In Dawson v. Wal-Mart Stores, Inc., the court considered whether workers’ compensation was a store manager’s exclusive remedy for injuries she suffered when she was abducted from the store parking lot and then sexually assaulted by a stranger. 2013 WL 5976847, at *1 (Nov. 12, 2013). The store manager sued Wal-Mart, alleging that it was negligent in the manner in which it provided security. Id. at *2.
Under Georgia law, workers’ compensation is an employee’s exclusive remedy for “an injury or accident arising out of and in the course of employment.” Id. An assault against an employee is considered a covered accident “so long as the willful act is not directed against the employee for reasons personal to the employee.” Id.
At issue in Dawson was the “arising out of” element of the exclusive remedy test. As the court noted, “[u]nder this test, if the injury can be seen to have followed as a natural incident of the work, and to have been contemplated by a reasonable person familiar with the whole situation as a result of the exposure occasioned by the nature of the employment, then it arises out of the employment.” Id. at *3.
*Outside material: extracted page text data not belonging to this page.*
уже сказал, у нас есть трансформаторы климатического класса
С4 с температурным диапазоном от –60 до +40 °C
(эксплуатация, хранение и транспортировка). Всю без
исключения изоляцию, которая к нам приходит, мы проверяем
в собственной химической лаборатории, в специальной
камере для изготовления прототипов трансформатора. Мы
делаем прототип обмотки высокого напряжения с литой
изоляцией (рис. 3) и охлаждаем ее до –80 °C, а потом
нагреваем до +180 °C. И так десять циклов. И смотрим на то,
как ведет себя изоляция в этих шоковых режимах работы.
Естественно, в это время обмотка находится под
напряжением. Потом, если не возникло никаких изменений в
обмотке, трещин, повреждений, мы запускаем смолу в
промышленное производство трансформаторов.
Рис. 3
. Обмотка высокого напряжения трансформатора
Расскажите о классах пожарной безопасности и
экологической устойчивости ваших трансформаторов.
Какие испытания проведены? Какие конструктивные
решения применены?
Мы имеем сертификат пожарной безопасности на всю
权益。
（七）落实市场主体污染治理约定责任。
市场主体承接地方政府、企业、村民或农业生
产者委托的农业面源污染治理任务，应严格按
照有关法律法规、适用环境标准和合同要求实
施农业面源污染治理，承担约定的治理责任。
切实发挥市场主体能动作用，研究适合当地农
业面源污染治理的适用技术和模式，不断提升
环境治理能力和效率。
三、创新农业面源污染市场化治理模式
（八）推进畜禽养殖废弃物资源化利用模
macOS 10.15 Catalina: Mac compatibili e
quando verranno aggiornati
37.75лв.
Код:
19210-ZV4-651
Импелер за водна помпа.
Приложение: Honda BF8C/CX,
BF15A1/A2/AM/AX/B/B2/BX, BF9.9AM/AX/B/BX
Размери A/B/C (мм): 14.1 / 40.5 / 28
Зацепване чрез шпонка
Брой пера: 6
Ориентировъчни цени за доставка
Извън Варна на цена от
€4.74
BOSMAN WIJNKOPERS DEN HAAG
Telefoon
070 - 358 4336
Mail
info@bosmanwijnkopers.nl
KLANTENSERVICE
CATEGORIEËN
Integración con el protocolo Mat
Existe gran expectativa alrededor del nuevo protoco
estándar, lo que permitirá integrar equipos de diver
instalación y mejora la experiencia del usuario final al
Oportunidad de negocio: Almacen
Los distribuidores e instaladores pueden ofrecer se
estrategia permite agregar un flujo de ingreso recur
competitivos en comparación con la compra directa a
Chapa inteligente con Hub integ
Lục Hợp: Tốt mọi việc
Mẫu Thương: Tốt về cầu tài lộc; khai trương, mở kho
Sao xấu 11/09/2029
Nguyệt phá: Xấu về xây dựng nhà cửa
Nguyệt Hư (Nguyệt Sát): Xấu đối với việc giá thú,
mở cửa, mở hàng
It obviously seems a stretch to suggest that a “reasonable person” would consider abduction and rape to be a “natural incident” of a store manager’s work. Nevertheless, the court—relying upon a series of prior decisions involving similar facts—affirmed summary judgment for Wal-Mart because it found the manager was not attacked for reasons “personal to the employee.” Rather, the court observed, the manager and her assailant “were unknown to each other prior to the attack, and thus, [the assailant] attacked [the manager] merely because she was at that location. . .” Id. at *4.
The decision, though harsh, appears consistent with prior precedent. It therefore illustrates how difficult it is for personal injury victims to avoid the Workers’ Compensation Act’s exclusive remedy provision—even under circumstances where, as in Dawson, their injuries seem completely unrelated to their employment.